Beyond this, I have some comments on the potential mechanisms:
Sample differences. There are more differences in the samples that seemed underexplored currently:
The authors say the rural-urban difference is unlikely to explain their findings but it wasn’t clear to me why: rural and urban areas could differ in, say, income and education (Nairobi county has about 30% higher GDP per capita). If there is a good reason why rural and urban should be similar it would be great for the authors to elaborate.
It would be helpful to see a full table of summary statistics in this paper, to be able to compare the sample in more detail with Bryant et al. (Perhaps the table could even make this comparison). I couldn’t find this in the current draft.
It would be good to test other heterogeneity cuts of the data such as age and education. I was able to verify that the sample in Bryant et al. is about ten years younger on average, but it was hard to compare any other variables between the two papers. Of course, these extra analyses would not be pre-registered, but the results might at least be suggestive (and multiple hypothesis testing could be corrected for).
Intervention purpose. The authors argue that being delivered without a particular goal in mind might have made the intervention less effective: in Bryant et al. (2017), the goal was addressing gender-based violence. I am not sure I understand the argument here, given that the intervention content was apparently unchanged (p.5). Is the idea that some elements are ‘improvised’ by the community health workers delivering the intervention, and they do this differently when there is a specific goal in mind (e.g. giving examples relevant to domestic violence)? Or is it something else? This is a really interesting potential mechanism and worth more discussion.
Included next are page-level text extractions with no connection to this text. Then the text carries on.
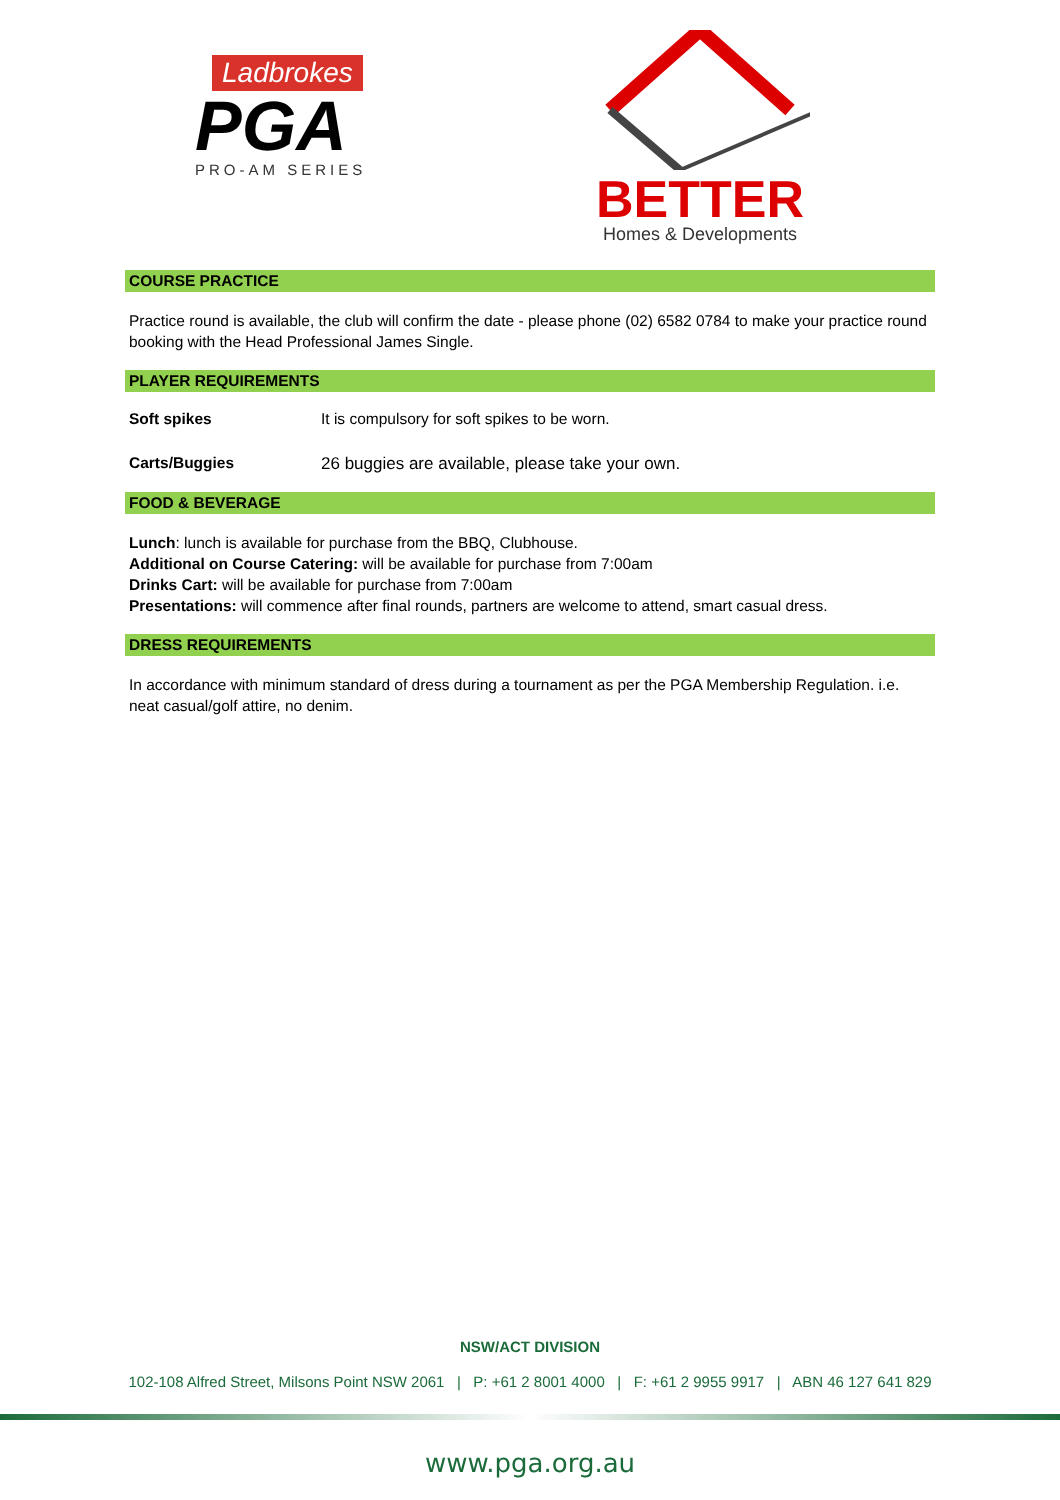Ladbrokes
PGA
PRO-AM SERIES
BETTER
Homes & Developments
COURSE PRACTICE
Practice round is available, the club will confirm the date - please phone (02) 6582 0784 to make your practice round booking with the Head Professional James Single.
PLAYER REQUIREMENTS
Soft spikes It is compulsory for soft spikes to be worn.
Carts/Buggies 26 buggies are available, please take your own.
FOOD & BEVERAGE
Lunch: lunch is available for purchase from the BBQ, Clubhouse.
Additional on Course Catering: will be available for purchase from 7:00am
Drinks Cart: will be available for purchase from 7:00am
Presentations: will commence after final rounds, partners are welcome to attend, smart casual dress.
DRESS REQUIREMENTS
In accordance with minimum standard of dress during a tournament as per the PGA Membership Regulation. i.e. neat casual/golf attire, no denim.
NSW/ACT DIVISION
102-108 Alfred Street, Milsons Point NSW 2061 | P: +61 2 8001 4000 | F: +61 2 9955 9917 | ABN 46 127 641 829
www.pga.org.au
Intervention delivery. This study used different community health workers (CHWs) to deliver the intervention than Bryant et al., and the authors find that some CHWs were more effective than others. It would be good to comment on whether this could explain the difference with Bryant et al. (2017) (I know the NGO had the same selection and training procedures, but was it harder to find CHWs in Nakuru county?). Ideally, getting the data from Bryant et al. (2017) and looking at CHW fixed effects there too would be interesting but I understand it might not be possible.
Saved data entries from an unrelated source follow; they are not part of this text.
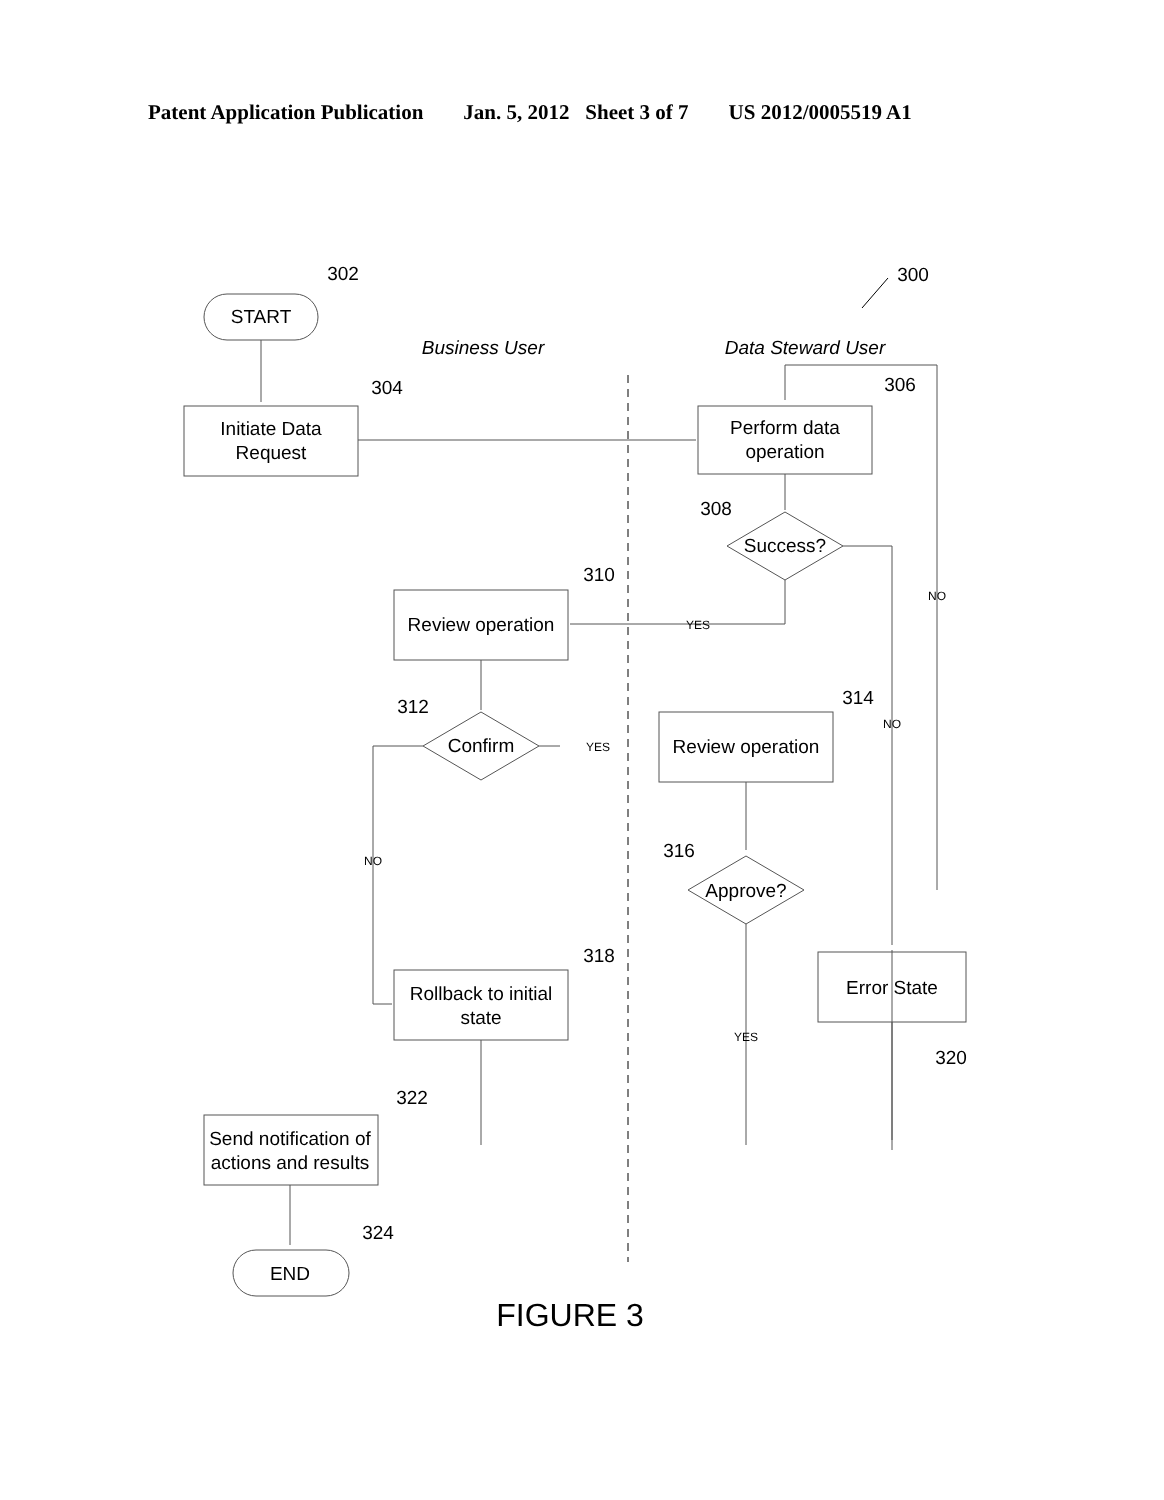Patent Application Publication Jan. 5, 2012 Sheet 3 of 7 US 2012/0005519 A1
START
Initiate Data
Request
Perform data
operation
Success?
Review operation
Confirm
Review operation
Approve?
Rollback to initial
state
Error State
Send notification of
actions and results
END
Business User
Data Steward User
302
300
304
306
308
310
312
314
316
318
320
322
324
YES
YES
NO
NO
NO
YES
FIGURE 3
The authors could also report the estimated main treatment effects, MDEs and NPVs in the subsamples of female, psychologically distressed and high-IPV participants. This would help confirm whether there is enough power to rule out the effects in Bryant et al (2017) when restricting to a similar sample (I expect there is).
The authors could also look at heterogeneity by exactly the sample selection criteria in Bryant et al (2017), who had a low threshold for GHQ-12 but a high threshold for WHODAS. I am not sure that the current heterogeneity analysis by severe distress exactly covers this.